I hide in plain sight and make life harder for her because I love her.
I want to protect her from the others. I make sure that she doesn’t say or do the wrong thing. It’s awful when I let her do things impulsively. Shame feels different for me. For her, its white-hot heat slowly rising from her stomach to her forehead. For me, I get burned alive. Scorched. I’m protecting her, yes, and myself. Call me selfish, but I need to survive inside of her. Otherwise, they’ll all know.
She’s a freak.
I cause her to do things, so others don’t know. I keep her quiet, enveloped in a frozen state of thinking and thinking and thinking, until everyone else around her has moved on. I make her doodle so she’s too preoccupied to even consider speaking. I just don’t want her to embarrass herself. If she’s quiet, she’s unseen. She’s safe. Unremarkable, so she cannot be remarked.
I keep her from looking at mirrors. Because I see myself too. I see how ugly I am. How I bring her down.
It’s necessary. It has to be.
I remind her of shameful moments to make her never forget. To remind her that she’ll never be like them, and they’ll never see her.
The time she tried to flirt with the middle school boy who looked like Kurt Cobain. He asked her, “Were you talking to me?”
When she went to her first party and only asked people about school. Grave realizations of assignments missed, and flunked tests were littered throughout every conversation she inserted herself in.
There was also the barn party where she drank too much and tried to kiss her best friend, who shoved her so hard she fell in urine-soaked grass. No one wanted to drive her home, and it was too cold for her to abandon her piss-jacket. Thus, she was forced to endure.
She’s also struggled to remain professional. One time at work she was the loudest laugher in a room full of her colleagues. Every time she giggled it felt like the whole room was looking at her.
I replay this one moment for her in times of quiet solitude, so she remembers.
It was a New Year’s Eve party a few years ago. She wore her homemade jumpsuit that showed off her 24-year-old body like the beacon of hope it was. Newly overconfident after breaking up with her then-Brony boyfriend, she proceeded to get roaring drunk.
When she drinks, I get a little quieter. I’m dulled by the alcohol rushing through her veins, but that only causes me to scream louder. She was talking to this girl with box-dyed auburn hair she didn’t really know about being an introvert. She over-enthusiastically explained to the fake redhead how much she loves watching Netflix in bed, as if no one had ever tried that before. Red replied, “You’re so goofy” and offered her a bump of coke in the bathroom. She agreed, thinking that she had won the extroversion Olympics.
She followed Red and her blurry friends to the cramped bathroom, suddenly sobered by the sight of actual and physical white powder lines on Red’s compact mirror. She didn’t know what to do. She didn’t know these women, every fiber of her being was screaming to flee, including me. But that carnal desire to be accepted, to be included, to do something and in exchange of being deemed ‘cool’ by the ‘cool kids’ was all she needed to shove a rolled-up dollar bill into her nose and snort. Her vision wavered and shifted, and I couldn’t see myself in the finger-printed and powdered mirror.

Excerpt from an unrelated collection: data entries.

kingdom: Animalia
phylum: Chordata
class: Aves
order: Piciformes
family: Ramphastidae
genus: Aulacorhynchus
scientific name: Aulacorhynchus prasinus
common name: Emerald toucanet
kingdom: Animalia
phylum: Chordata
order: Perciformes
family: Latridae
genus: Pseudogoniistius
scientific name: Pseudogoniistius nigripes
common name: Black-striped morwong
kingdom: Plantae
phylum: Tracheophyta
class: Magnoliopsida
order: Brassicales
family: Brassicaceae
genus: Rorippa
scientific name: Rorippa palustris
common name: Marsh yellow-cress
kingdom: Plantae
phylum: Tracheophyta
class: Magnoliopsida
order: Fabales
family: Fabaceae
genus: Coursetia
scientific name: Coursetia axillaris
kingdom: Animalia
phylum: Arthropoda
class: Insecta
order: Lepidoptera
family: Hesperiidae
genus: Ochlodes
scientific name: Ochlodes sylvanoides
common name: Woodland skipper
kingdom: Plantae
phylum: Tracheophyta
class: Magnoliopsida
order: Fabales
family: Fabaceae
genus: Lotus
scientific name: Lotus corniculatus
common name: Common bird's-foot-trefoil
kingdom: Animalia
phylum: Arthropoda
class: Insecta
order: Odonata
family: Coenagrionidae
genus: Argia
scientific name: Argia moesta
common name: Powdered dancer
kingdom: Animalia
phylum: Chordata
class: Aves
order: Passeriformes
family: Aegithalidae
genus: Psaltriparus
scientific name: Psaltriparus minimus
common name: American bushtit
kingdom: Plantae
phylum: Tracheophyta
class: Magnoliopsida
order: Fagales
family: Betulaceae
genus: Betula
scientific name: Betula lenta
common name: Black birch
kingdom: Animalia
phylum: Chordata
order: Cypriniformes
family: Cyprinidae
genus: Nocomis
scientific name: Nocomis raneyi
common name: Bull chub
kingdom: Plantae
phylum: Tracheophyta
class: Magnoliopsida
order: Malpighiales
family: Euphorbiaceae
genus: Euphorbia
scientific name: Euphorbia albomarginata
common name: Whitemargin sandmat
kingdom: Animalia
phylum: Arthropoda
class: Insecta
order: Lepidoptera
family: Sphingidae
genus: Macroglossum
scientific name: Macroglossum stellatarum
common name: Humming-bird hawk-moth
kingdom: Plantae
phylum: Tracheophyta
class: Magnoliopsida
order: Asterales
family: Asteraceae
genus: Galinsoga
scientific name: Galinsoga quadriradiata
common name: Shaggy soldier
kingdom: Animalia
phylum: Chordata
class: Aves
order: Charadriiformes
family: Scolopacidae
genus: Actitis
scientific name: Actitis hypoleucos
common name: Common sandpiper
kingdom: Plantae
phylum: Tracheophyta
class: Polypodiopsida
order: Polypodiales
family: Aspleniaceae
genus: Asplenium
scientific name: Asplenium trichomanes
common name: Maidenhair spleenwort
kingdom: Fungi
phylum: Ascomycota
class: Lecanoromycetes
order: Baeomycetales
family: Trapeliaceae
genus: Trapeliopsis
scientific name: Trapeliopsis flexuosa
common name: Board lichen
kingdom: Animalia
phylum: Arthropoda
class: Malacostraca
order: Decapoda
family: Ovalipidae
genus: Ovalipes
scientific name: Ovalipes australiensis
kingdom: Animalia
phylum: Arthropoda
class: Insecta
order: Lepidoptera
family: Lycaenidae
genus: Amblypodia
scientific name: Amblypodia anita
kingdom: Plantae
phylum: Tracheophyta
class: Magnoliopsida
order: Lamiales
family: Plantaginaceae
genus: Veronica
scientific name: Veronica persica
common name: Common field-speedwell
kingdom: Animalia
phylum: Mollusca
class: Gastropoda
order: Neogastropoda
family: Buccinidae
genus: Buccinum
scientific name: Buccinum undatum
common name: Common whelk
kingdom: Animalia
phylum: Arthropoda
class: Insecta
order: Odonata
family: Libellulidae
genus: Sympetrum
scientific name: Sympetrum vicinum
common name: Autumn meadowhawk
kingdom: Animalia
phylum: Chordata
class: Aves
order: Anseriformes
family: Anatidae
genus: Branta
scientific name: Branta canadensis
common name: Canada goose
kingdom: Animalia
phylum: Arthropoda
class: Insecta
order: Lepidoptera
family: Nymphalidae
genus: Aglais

She then proceeded to tell her temporary best friends about me. A mistake that she’s only made once before under the influence of another drug. She wanted them to call her “cool” again, or even “goofy” but instead they looked at each other.
This look is one she has seen countless times in her life. It’s the look that her big brother or big sister do when they need to reassure each other that “ugh, god, she’s doing it again” or when the friends she made in her Jane Austen class need to re-ignite their telepathic acknowledgement that “this chick is SO weird.” That look is what she needs to see, time and time again. It’s up to me to remind her that she is nothing to them. She told them everything about me, about when I first came into her life, how I keep her quiet. She told them all about how she wishes she could get rid of me. That if there was a pill she could swallow to expel me from her body, she would take a whole bottle.
It used to hurt more than shame when she would even think those things about me. I’m here to protect her because I love her. I remind her of these moments to keep her in her place, her safe place. If she isn’t safe, or content, or happy, or quiet, then she is lost. I can’t lose her to them. They’ll never understand her like I do because she is me and I am her.
And I love her.
After her coke-fueled rant about how much she hates me, her besties left to go do coke in another bathroom at another New Year’s Eve party before the ball dropped. She was alone again, too energetic to understand what was going on, and too angry to fix her amped-up brain. I kept screaming for her to leave, to order an Uber home, to be alone. But feeling alone in a room full of people was the best thing that could happen to her.
This low was what she needed to ring in the New Year. The shame that bubbled up inside her was excruciating, for me and for her. But it’s necessary. My pain doesn’t matter, only her pain that wrenches her heart closed. I need her to be sealed off in a way where it is only me, and her. If that means being on fire, so be it.
I just wish she knew. She doesn’t really need them. Not when she has me looking out for her. The more she tries to be with them, the harder she will fall when they find out.